His guest giggled and said, ‘You aren’t supposed to tell people. You’re supposed to let them figure it out for themselves.’
‘You just did. You said so.’
Stephanie laughed out loud and said, ‘Yes, I did,’ and added, ‘and they didn’t run away.’
‘Were you watching?’
‘Unh huh.’
‘Them or me?’
She grinned and said, ‘Both,’ then put her arms around Rob’s neck and pulled him to her.  That interrupted their conversation and led to other activities which kept them occupied into the early afternoon.

                                                                       #

All that occurred more than four years ago. Stephanie moved in with Rob about three months later, and they wed about six months after that.  Like her husband, Stephanie now routinely warns the macropods and the curlews before stepping outside.
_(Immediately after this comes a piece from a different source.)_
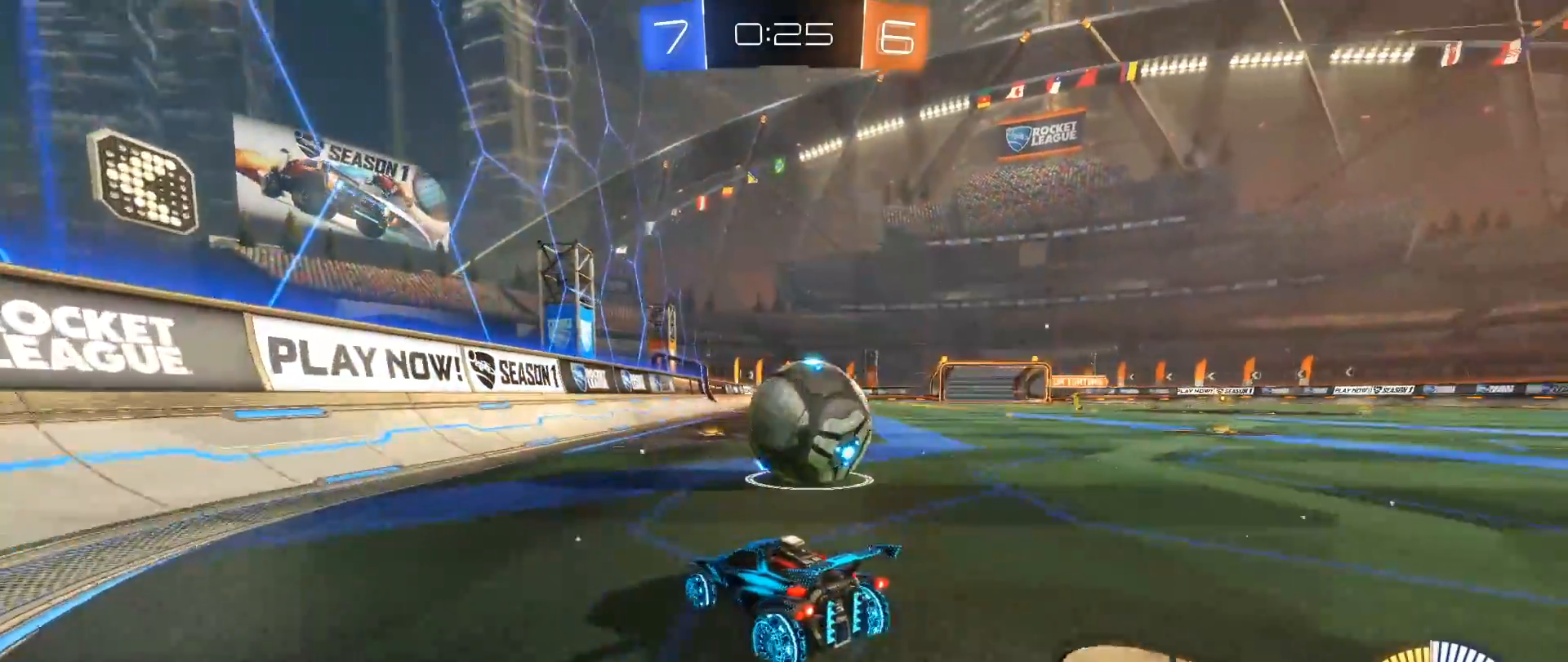
{"buttons": ["B", "R2"], "left_stick": "center", "right_stick": "center", "events": [[83, "L2", "down"], [150, "R2", "down"], [167, "Y", "down"], [233, "L2", "up"], [250, "left_stick", "down-left"], [317, "Y", "up"], [333, "B", "down"], [400, "left_stick", "center"]]}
The wallaroos and wallabies rarely flee when warned, and even the bettongs and pademelons move only one or two short hops.  The big greys, except for the mothers with joeys in their pouches, will tolerate either Rob or Stephanie within five or six feet as long as they’re talking and not looking directly at the kangaroos.  While neither the human nor the non-human animals have any guarantee of living happily ever after, both macropods and humans seem content, healthy, and safe for the time being.